[MATERIAL TO PROCESS]:
◇ ◇ ◇ ◇
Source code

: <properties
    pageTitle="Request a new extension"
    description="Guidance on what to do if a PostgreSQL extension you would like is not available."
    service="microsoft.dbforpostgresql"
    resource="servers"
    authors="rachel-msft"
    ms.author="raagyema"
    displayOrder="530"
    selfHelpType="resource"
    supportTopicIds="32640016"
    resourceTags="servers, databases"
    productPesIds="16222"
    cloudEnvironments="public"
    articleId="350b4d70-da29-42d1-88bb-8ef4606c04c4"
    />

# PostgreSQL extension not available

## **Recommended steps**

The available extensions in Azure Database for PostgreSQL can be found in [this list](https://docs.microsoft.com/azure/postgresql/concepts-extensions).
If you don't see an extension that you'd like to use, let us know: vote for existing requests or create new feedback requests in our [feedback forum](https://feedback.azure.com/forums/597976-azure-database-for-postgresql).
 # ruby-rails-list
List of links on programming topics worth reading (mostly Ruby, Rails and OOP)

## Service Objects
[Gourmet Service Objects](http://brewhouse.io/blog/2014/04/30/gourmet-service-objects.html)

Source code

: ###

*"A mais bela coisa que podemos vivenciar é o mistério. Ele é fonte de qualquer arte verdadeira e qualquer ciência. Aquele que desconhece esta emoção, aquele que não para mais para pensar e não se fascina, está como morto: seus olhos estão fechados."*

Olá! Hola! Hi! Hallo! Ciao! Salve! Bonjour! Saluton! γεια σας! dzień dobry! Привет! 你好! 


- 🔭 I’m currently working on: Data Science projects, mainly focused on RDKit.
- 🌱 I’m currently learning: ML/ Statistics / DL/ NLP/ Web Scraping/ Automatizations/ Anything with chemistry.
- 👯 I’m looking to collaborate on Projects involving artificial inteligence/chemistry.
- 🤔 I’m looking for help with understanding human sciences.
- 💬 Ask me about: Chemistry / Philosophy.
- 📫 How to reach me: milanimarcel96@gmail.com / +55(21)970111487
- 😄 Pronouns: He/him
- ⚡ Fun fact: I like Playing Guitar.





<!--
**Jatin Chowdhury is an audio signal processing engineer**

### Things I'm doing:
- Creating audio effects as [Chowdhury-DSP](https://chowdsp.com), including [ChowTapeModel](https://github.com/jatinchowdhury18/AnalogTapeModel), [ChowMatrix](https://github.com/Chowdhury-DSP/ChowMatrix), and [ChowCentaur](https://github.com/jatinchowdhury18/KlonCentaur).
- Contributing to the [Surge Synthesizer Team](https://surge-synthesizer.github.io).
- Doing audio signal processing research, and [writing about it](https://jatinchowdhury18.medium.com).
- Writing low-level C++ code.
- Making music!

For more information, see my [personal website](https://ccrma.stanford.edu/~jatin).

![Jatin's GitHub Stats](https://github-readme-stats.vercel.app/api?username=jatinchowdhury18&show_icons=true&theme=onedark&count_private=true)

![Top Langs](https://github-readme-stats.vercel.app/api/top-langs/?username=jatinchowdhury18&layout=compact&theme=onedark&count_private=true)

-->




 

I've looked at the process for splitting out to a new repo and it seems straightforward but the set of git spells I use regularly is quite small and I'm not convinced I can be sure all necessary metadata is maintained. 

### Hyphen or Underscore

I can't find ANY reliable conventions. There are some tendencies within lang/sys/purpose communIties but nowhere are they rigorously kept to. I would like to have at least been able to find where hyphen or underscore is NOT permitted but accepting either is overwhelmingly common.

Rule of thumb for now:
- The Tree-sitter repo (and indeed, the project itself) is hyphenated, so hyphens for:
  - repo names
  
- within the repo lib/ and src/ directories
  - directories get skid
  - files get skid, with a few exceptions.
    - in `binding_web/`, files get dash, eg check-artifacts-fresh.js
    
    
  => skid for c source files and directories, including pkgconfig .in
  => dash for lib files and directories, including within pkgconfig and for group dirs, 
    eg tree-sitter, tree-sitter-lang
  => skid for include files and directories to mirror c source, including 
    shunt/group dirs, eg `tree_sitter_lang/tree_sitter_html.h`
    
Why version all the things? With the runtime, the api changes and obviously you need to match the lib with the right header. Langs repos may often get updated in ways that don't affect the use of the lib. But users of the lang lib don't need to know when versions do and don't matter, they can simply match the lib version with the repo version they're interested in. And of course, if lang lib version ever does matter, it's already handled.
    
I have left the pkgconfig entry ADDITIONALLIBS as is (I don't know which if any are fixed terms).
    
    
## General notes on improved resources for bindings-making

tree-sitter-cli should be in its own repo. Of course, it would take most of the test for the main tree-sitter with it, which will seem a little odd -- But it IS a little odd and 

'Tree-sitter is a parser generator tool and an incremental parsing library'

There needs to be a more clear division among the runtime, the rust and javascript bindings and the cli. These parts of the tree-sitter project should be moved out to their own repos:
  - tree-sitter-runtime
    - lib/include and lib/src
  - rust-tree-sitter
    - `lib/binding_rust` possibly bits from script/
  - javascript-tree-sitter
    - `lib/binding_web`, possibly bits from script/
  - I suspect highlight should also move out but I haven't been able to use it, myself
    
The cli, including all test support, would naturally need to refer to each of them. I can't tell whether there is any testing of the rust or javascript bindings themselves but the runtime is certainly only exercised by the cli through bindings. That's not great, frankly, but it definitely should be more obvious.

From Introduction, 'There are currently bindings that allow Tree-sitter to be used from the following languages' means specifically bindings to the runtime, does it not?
◇ ◇ ◇ ◇
[PROMPT]: Update the data above by replacing "feedback forum" with "suggestion forum", and leave every other line as it is.

[EXERCISE ANSWER]:
Source code

: <properties
    pageTitle="Request a new extension"
    description="Guidance on what to do if a PostgreSQL extension you would like is not available."
    service="microsoft.dbforpostgresql"
    resource="servers"
    authors="rachel-msft"
    ms.author="raagyema"
    displayOrder="530"
    selfHelpType="resource"
    supportTopicIds="32640016"
    resourceTags="servers, databases"
    productPesIds="16222"
    cloudEnvironments="public"
    articleId="350b4d70-da29-42d1-88bb-8ef4606c04c4"
    />

# PostgreSQL extension not available

## **Recommended steps**

The available extensions in Azure Database for PostgreSQL can be found in [this list](https://docs.microsoft.com/azure/postgresql/concepts-extensions).
If you don't see an extension that you'd like to use, let us know: vote for existing requests or create new feedback requests in our [suggestion forum](https://feedback.azure.com/forums/597976-azure-database-for-postgresql).
 # ruby-rails-list
List of links on programming topics worth reading (mostly Ruby, Rails and OOP)

## Service Objects
[Gourmet Service Objects](http://brewhouse.io/blog/2014/04/30/gourmet-service-objects.html)

Source code

: ###

*"A mais bela coisa que podemos vivenciar é o mistério. Ele é fonte de qualquer arte verdadeira e qualquer ciência. Aquele que desconhece esta emoção, aquele que não para mais para pensar e não se fascina, está como morto: seus olhos estão fechados."*

Olá! Hola! Hi! Hallo! Ciao! Salve! Bonjour! Saluton! γεια σας! dzień dobry! Привет! 你好! 


- 🔭 I’m currently working on: Data Science projects, mainly focused on RDKit.
- 🌱 I’m currently learning: ML/ Statistics / DL/ NLP/ Web Scraping/ Automatizations/ Anything with chemistry.
- 👯 I’m looking to collaborate on Projects involving artificial inteligence/chemistry.
- 🤔 I’m looking for help with understanding human sciences.
- 💬 Ask me about: Chemistry / Philosophy.
- 📫 How to reach me: milanimarcel96@gmail.com / +55(21)970111487
- 😄 Pronouns: He/him
- ⚡ Fun fact: I like Playing Guitar.





<!--
**Jatin Chowdhury is an audio signal processing engineer**

### Things I'm doing:
- Creating audio effects as [Chowdhury-DSP](https://chowdsp.com), including [ChowTapeModel](https://github.com/jatinchowdhury18/AnalogTapeModel), [ChowMatrix](https://github.com/Chowdhury-DSP/ChowMatrix), and [ChowCentaur](https://github.com/jatinchowdhury18/KlonCentaur).
- Contributing to the [Surge Synthesizer Team](https://surge-synthesizer.github.io).
- Doing audio signal processing research, and [writing about it](https://jatinchowdhury18.medium.com).
- Writing low-level C++ code.
- Making music!

For more information, see my [personal website](https://ccrma.stanford.edu/~jatin).

![Jatin's GitHub Stats](https://github-readme-stats.vercel.app/api?username=jatinchowdhury18&show_icons=true&theme=onedark&count_private=true)

![Top Langs](https://github-readme-stats.vercel.app/api/top-langs/?username=jatinchowdhury18&layout=compact&theme=onedark&count_private=true)

-->




 

I've looked at the process for splitting out to a new repo and it seems straightforward but the set of git spells I use regularly is quite small and I'm not convinced I can be sure all necessary metadata is maintained. 

### Hyphen or Underscore

I can't find ANY reliable conventions. There are some tendencies within lang/sys/purpose communIties but nowhere are they rigorously kept to. I would like to have at least been able to find where hyphen or underscore is NOT permitted but accepting either is overwhelmingly common.

Rule of thumb for now:
- The Tree-sitter repo (and indeed, the project itself) is hyphenated, so hyphens for:
  - repo names
  
- within the repo lib/ and src/ directories
  - directories get skid
  - files get skid, with a few exceptions.
    - in `binding_web/`, files get dash, eg check-artifacts-fresh.js
    
    
  => skid for c source files and directories, including pkgconfig .in
  => dash for lib files and directories, including within pkgconfig and for group dirs, 
    eg tree-sitter, tree-sitter-lang
  => skid for include files and directories to mirror c source, including 
    shunt/group dirs, eg `tree_sitter_lang/tree_sitter_html.h`
    
Why version all the things? With the runtime, the api changes and obviously you need to match the lib with the right header. Langs repos may often get updated in ways that don't affect the use of the lib. But users of the lang lib don't need to know when versions do and don't matter, they can simply match the lib version with the repo version they're interested in. And of course, if lang lib version ever does matter, it's already handled.
    
I have left the pkgconfig entry ADDITIONALLIBS as is (I don't know which if any are fixed terms).
    
    
## General notes on improved resources for bindings-making

tree-sitter-cli should be in its own repo. Of course, it would take most of the test for the main tree-sitter with it, which will seem a little odd -- But it IS a little odd and 

'Tree-sitter is a parser generator tool and an incremental parsing library'

There needs to be a more clear division among the runtime, the rust and javascript bindings and the cli. These parts of the tree-sitter project should be moved out to their own repos:
  - tree-sitter-runtime
    - lib/include and lib/src
  - rust-tree-sitter
    - `lib/binding_rust` possibly bits from script/
  - javascript-tree-sitter
    - `lib/binding_web`, possibly bits from script/
  - I suspect highlight should also move out but I haven't been able to use it, myself
    
The cli, including all test support, would naturally need to refer to each of them. I can't tell whether there is any testing of the rust or javascript bindings themselves but the runtime is certainly only exercised by the cli through bindings. That's not great, frankly, but it definitely should be more obvious.

From Introduction, 'There are currently bindings that allow Tree-sitter to be used from the following languages' means specifically bindings to the runtime, does it not?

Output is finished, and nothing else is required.